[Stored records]
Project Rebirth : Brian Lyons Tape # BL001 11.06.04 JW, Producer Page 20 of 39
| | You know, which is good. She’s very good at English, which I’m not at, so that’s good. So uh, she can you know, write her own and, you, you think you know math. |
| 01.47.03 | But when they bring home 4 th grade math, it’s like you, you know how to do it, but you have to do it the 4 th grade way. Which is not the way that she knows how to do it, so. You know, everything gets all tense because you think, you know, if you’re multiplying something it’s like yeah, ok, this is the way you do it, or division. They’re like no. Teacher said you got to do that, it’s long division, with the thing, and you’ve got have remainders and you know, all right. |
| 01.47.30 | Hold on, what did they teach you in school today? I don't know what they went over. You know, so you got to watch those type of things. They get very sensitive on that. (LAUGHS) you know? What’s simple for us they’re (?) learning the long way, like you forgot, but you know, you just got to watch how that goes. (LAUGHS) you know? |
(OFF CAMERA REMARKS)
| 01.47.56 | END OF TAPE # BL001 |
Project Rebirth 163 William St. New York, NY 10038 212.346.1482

» **TASK STATEMENT**
Reproduce, word for word, the lines of the data from the one that contains "all right. |" to the end, both ends included.

» **ANSWER**
| 01.47.03 | But when they bring home 4 th grade math, it’s like you, you know how to do it, but you have to do it the 4 th grade way. Which is not the way that she knows how to do it, so. You know, everything gets all tense because you think, you know, if you’re multiplying something it’s like yeah, ok, this is the way you do it, or division. They’re like no. Teacher said you got to do that, it’s long division, with the thing, and you’ve got have remainders and you know, all right. |
| 01.47.30 | Hold on, what did they teach you in school today? I don't know what they went over. You know, so you got to watch those type of things. They get very sensitive on that. (LAUGHS) you know? What’s simple for us they’re (?) learning the long way, like you forgot, but you know, you just got to watch how that goes. (LAUGHS) you know? |
(OFF CAMERA REMARKS)
| 01.47.56 | END OF TAPE # BL001 |
Project Rebirth 163 William St. New York, NY 10038 212.346.1482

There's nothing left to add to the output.